Book Review: The Invisible Bridge by Julie Orringer
I first fell in love with Julie Orringer's work while in graduate school when I read How to Breathe Underwater. Ever since I read that book, I would occasionally look in bookstores or hunt online for new work from Orringer. Finally, my quest resulted in finding her novel The Invisible Bridge, though I'm a bit late to the party as it came out January 2011. But if I'd found it then or finding it now, it sure was worth the wait.
Orringer's prose, spellbinding as ever, draws readers into the story of the Hungarian Lévi brothers, particularly Andras, as they scatter to different parts of Europe when the continent hangs on the brink of World War II and the fate of Jews becomes ever more precarious.
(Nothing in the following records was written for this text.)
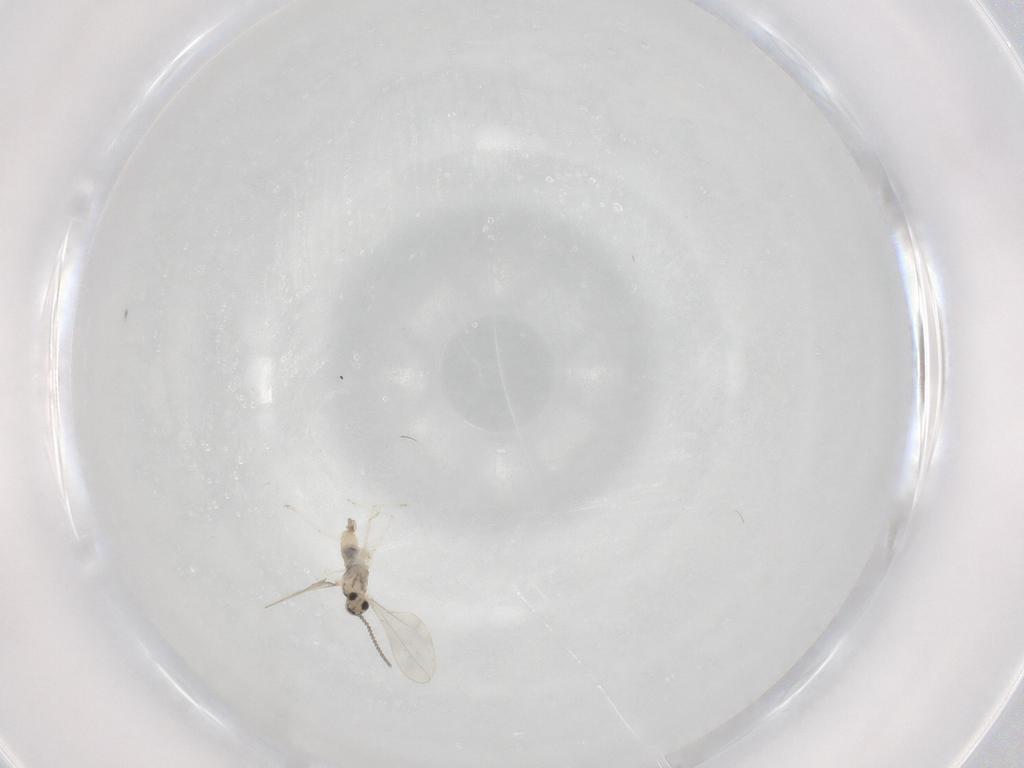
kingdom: Animalia
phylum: Arthropoda
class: Insecta
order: Diptera
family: Cecidomyiidae
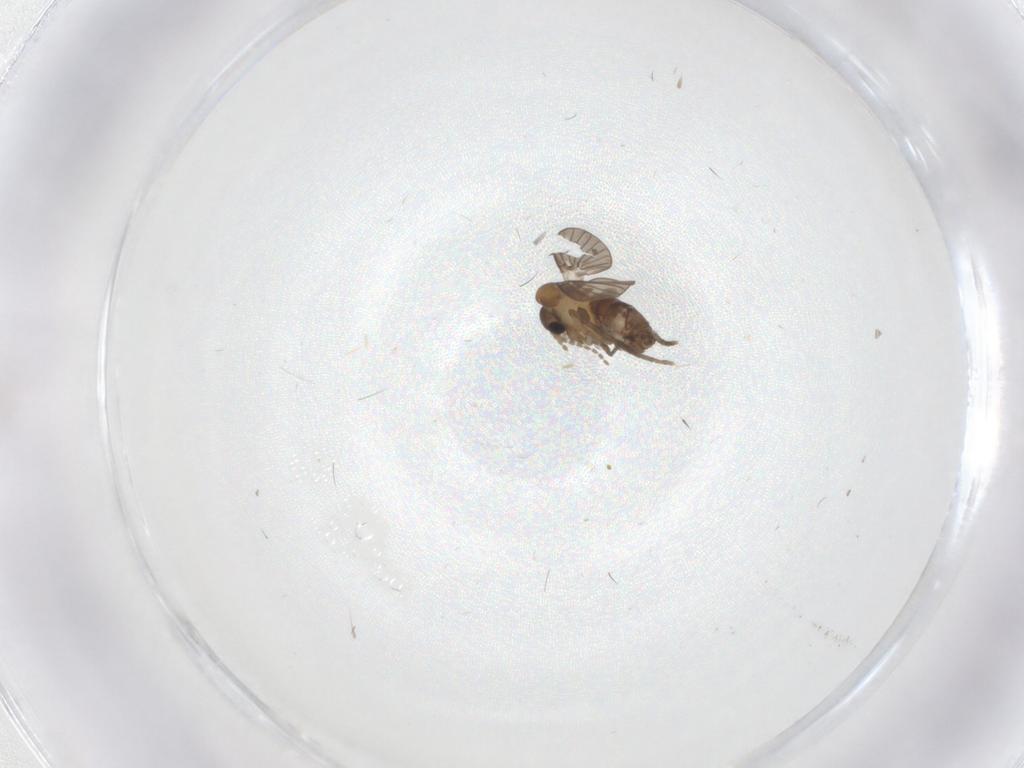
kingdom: Animalia
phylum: Arthropoda
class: Insecta
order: Diptera
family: Psychodidae
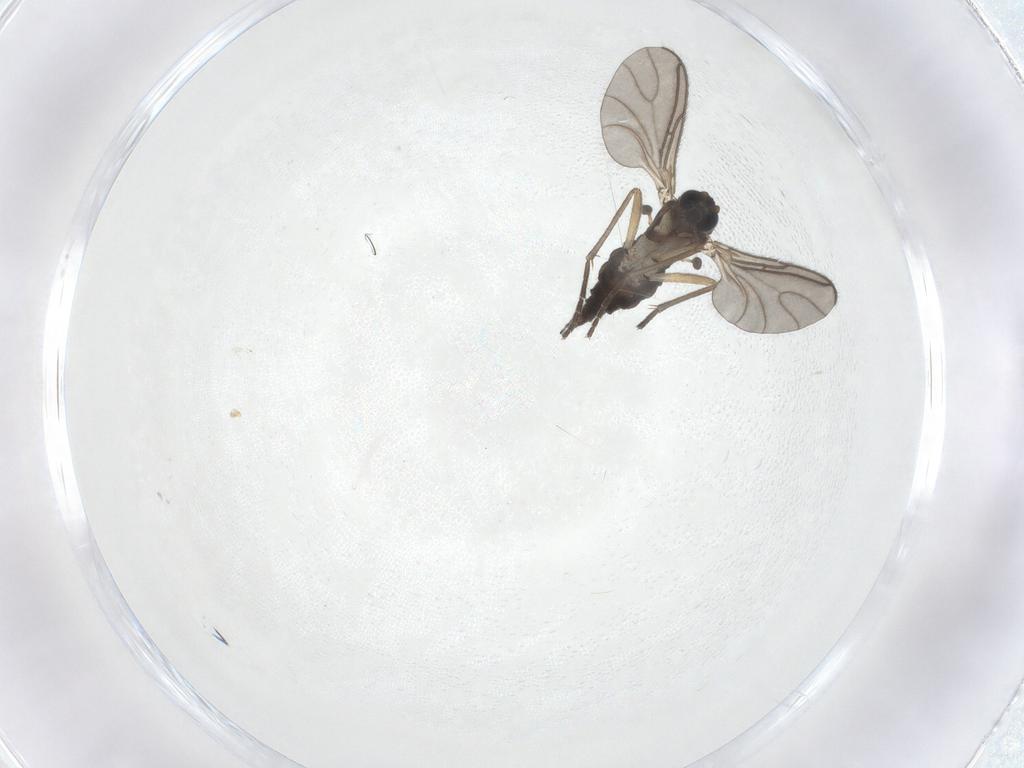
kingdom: Animalia
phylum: Arthropoda
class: Insecta
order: Diptera
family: Sciaridae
We follow Andras to Paris where he has received a scholarship to study architecture. The novel wooed me with the charm of unworldly Andras soaking in Paris and all that comes with it--school, good friends, theater work, and love. I became so enraptured with his experience in that magical city that the inevitable changes that must come about in his life, and that of so many others, as Europe descends into war hit me like anvil.
With her singular integrity, deft-handed description, and strong character development, Orringer shows us the struggles of the Lévi family and those near and dear to them as Europe endured the horrors of Hitler's plans for the continent and the fate of Jews and millions of others. The story is one of innocence and innocence lost, grief and hope. I would heartily recommend this novel and anxiously await Orringer's next literary work.